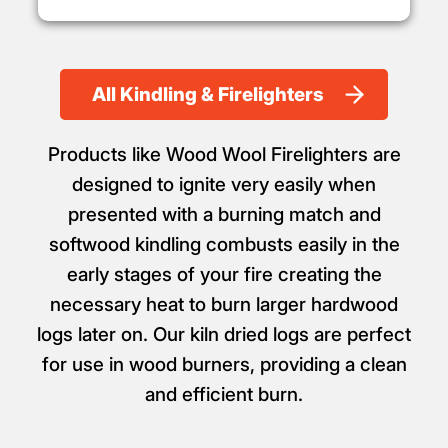
All Kindling & Firelighters
Products like Wood Wool Firelighters are
designed to ignite very easily when
presented with a burning match and
softwood kindling combusts easily in the
early stages of your fire creating the
necessary heat to burn larger hardwood
logs later on. Our kiln dried logs are perfect
for use in wood burners, providing a clean
and efficient burn.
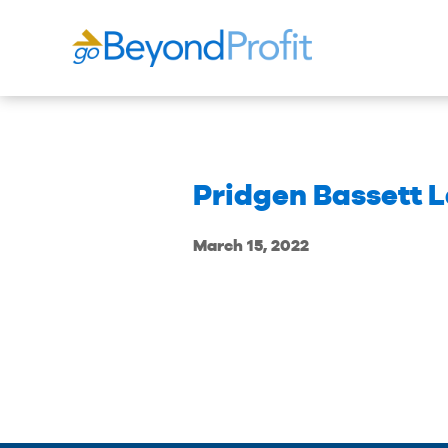
Pridgen Bassett 
March 15, 2022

.....

* [Exercise details]
Retype the entries word for word. Omit any images.

* [Completed exercise]
All Kindling & Firelighters
Products like Wood Wool Firelighters are
designed to ignite very easily when
presented with a burning match and
softwood kindling combusts easily in the
early stages of your fire creating the
necessary heat to burn larger hardwood
logs later on. Our kiln dried logs are perfect
for use in wood burners, providing a clean
and efficient burn.
Pridgen Bassett 
March 15, 2022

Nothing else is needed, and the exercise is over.